Salud mental… sin condiciones

Ismenia Silvia Ruiz González (calle 36 No. 9919A interior, entre 99 y 101, Las Delicias, Cotorro) revela que por más de 15 años los pacientes de Salud Mental de ese municipio capitalino no han sido atendidos establemente, en un local fijo, ni con las condiciones requeridas. Han transitado por la posta médica de Lotería, el policlínico Efraín Mayor, instituciones culturales, una tienda de artesanía y el antiguo Tribunal, entre otros.

A pesar de ser un magnífico colectivo de médicos, especialistas y enfermeras, no tienen estabilidad ni condiciones para atender a sus pacientes, que presentan características especiales.

Muchos de ellos, apunta, son casos sociales y discapacitados. A algunos les faltan las piernas y se trasladan en sillas de ruedas, otros son ciegos y autistas. Un gran porciento de padres de la tercera edad, que llevan a sus hijos a consulta de Siquiatría. Muchos tienen que asistir más de una vez al mes, otros tienen que inyectarse cada siete, 15 y 21 días en ese mismo lugar.

Revela Ismenia que recientemente esas consultas han sido trasladadas de nuevo a una casa, cuya posición geográfica no es la más adecuada, y donde ya estuvieron anteriormente, en el reparto Dulce Nombre.

Sí, porque las calles están en muy mal estado, con grandes roturas de agua. Y el local no tiene agua, ni motor para atraerla. Ninguna de las vías de transporte pasan cerca. Hay pacientes que deben coger de dos a tres guaguas para acercarse al lugar. Sus familiares llegan alterados y en ocasiones tienen que ser medicados. Si alguien se desmaya o sufre algún percance, no hay medios para auxiliarlo o sacarlo de allí.

Ya anteriormente, por quejas y planteamientos de la población habían decidido trasladar el centro de ese sitio.

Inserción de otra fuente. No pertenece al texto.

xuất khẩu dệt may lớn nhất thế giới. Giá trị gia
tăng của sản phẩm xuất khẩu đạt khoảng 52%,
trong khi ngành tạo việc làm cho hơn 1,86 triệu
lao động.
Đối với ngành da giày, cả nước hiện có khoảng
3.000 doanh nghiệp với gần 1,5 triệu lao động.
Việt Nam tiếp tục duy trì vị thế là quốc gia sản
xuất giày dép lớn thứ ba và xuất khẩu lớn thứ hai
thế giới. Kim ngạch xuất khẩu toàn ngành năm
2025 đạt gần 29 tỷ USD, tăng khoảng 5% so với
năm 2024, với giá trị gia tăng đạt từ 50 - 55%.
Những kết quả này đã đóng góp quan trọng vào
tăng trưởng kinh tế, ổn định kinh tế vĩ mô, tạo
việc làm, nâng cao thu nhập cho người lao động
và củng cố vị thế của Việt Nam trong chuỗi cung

Y ahora lo vuelven a radicar allí. Manifiesta Ismenia que supieron que la Dirección Municipal de Salud va a ser trasladada para lo que fue la antigua fábrica Facute, y el local que ocupaba se entregará como vivienda, teniendo las condiciones idóneas para el Centro de Salud Mental: fácil acceso, con una construcción amplia, con farmacia y policlínico bien cercanos, y que requeriría una inversión mínima.

La recomendación de muchas personas es que se utilice la casa actual de Dulce Nombre para vivienda y se haga el cambio de Salud Mental para el edificio de la Dirección de Salud Pública Municipal. La ubicación de una consulta de esa especialidad debe tener en cuenta muchos detalles y fundamentaciones, so pena de que, intentando la sanación mental, esta se agrave por tantos contratiempos.

Reparar el daño es de caballero

Ángel Frómeta Téllez es un jubilado, con 242 pesos de pensión, que reside en República 283, entre Finlay y San Esteban, en la ciudad de Camagüey.

En 2012, al lado del edificio donde él reside, la Empresa de Restauración y Conservación de la ciudad construyó un centro recreativo denominado El Rincón del Caballero, en honor a Adalberto Álvarez, donde antes radicaban unas oficinas de Comercio.

Ángel nunca escatimaría honores para el gran músico camagüeyano, pero sí hubiera aspirado a que las obras que afectaron su casa se hubieran acometido con talento, decencia y el mayor respeto, tres virtudes que identifican al Caballero de la Salsa.

Precisa que la demolición de las antiguas oficinas causó grandes afectaciones a los vecinos, lo cual se alertó a tiempo al jefe de la obra y al inversionista, quienes hicieron caso omiso, asegura Ángel. Y recientemente el piso del apartamento del remitente y el de otros vecinos se ha hundido, con peligro de derrumbe.

Ángel Frómeta se dirigió en varias ocasiones a la Empresa causante, y a los Gobiernos municipal y provincial. Le dijeron que habían remitido el caso a Vivienda. Y transcurren los meses. Ya el piso se le desplomó en medio de la sala y se abrió un orificio. Y ahora el peligro está más cerca.

«A nadie le duele, y lo nuestro parece alejarse en el olvido, como una película de suspenso. Espero que la Empresa de Restauración y Conservación, advertida entonces de lo que hacía, asuma la responsabilidad de su mal trabajo, y repare», concluye Ángel Frómeta.